Я пытаюсь прорваться через толщу воспоминаний. Но всё расплывчато и не ясно.

— Ищи! Ищи по всем закоулкам памяти! Это очень нужно!

Я сижу с закрытыми глазами и пытаюсь вспомнить, как выглядел, и как был одет в тот день, тридцать лет назад. Я умоляю свою памяти — помоги мне!

В голосе доктора Анны появляются нотки мольбы. Подобно тому, как я умоляю свою память вытащить из самых дальних закутков её воспоминая о том летнем дне, она умоляет ещё напрячься, мы близки к цели!

В мозгу регулярно вспыхивают парами искорки. Это импульсы, посылаемые из вне в мою новую память. По вживлённым электродам. Я вижу искорки — значит, дополнительная память работает и передаёт раздражения в мозг — как и полагается. Мы бьёмся над тем, как научиться управлять ими.

Я пробую ещё, и ещё раз пробиться в туе уголки памяти, в которых должны были остаться подробные воспоминания об отце в тот день тридцать лет назад.

Я чувствую, что доктор Анна трогает меня за руку. Открываю глаза.

— Остановись. Отдохни. — Она показывает на экраны.

Уровень эмоционального напряжения — как любит она говорить — зашкаливает. Никакой шкалы, разумеется нет, это не скорость которую можно измерить в каких-то общепринятых единицах. Есть разработанная в лаборатории методика, способная превратить эмоциональное напряжение в график на экране. Сейчас он напоминает восхождение на вершину. Ещё несколько графиков следуют вдогонку эмоциональному напряжению. Один из — пульс.

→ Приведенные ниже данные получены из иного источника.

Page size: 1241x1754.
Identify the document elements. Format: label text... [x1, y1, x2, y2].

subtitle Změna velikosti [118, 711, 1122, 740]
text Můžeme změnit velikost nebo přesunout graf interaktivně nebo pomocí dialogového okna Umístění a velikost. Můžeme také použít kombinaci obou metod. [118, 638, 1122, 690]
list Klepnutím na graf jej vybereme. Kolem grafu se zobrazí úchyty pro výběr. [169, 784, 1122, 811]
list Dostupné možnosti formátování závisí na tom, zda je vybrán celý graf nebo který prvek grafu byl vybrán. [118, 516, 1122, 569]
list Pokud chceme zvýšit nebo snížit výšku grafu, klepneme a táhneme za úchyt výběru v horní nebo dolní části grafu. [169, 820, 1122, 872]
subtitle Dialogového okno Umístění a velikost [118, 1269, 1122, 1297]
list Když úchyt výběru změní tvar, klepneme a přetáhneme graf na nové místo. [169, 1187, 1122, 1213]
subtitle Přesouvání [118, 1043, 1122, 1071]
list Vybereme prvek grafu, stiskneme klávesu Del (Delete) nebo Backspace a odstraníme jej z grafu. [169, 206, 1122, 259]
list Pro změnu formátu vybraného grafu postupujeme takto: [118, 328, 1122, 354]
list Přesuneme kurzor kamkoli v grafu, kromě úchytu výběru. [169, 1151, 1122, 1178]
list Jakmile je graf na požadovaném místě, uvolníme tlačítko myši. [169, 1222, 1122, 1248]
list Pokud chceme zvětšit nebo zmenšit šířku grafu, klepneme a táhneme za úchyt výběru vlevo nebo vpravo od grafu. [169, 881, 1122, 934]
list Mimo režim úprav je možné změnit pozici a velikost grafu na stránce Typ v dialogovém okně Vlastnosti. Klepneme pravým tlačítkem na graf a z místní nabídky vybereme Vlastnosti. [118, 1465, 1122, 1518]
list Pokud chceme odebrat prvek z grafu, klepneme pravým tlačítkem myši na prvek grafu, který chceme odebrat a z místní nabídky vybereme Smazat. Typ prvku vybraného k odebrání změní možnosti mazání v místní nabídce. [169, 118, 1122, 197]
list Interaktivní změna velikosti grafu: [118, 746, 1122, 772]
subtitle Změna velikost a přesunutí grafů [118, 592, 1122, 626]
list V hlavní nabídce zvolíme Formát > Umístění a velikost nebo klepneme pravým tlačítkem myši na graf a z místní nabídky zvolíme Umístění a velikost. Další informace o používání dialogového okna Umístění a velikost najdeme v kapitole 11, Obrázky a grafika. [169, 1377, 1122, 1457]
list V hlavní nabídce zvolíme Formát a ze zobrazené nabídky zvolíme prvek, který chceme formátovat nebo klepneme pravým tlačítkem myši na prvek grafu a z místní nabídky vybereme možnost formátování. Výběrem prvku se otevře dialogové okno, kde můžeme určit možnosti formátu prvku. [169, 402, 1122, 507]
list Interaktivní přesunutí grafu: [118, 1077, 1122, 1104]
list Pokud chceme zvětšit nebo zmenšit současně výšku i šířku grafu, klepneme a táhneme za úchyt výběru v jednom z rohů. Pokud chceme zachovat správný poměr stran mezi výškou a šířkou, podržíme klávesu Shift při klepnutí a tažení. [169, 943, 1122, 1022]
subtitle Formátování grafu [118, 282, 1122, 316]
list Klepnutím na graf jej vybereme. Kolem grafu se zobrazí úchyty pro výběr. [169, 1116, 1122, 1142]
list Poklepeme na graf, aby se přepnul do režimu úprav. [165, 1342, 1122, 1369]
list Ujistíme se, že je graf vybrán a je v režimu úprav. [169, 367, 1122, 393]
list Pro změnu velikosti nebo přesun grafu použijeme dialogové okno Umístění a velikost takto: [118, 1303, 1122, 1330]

Вершина этого графика замерла возле отметки “160”.

— Что-то есть, — в очередной раз говорит она. — Вот возбуждающие импульсы, а вот — отражённые сигналы. Ты их видишь! Отдохнёшь, и мы попробуем по-другому.

На втором экране — размытый силуэт мужчины, слегка ссутуленного, словно он собирается бежать. Анна видит, что я изучаю картинку.

— Это ты так представлял отца. Никаких конкретных деталей. Схема.

Они умеют фиксировать зрительные и слуховые образы, возникающие в мозгу. Из-за этого персонал, работающий с нами — биологи, аналитики, лаборанты и даже программисты — были строго предупреждены перед началом эксперимента.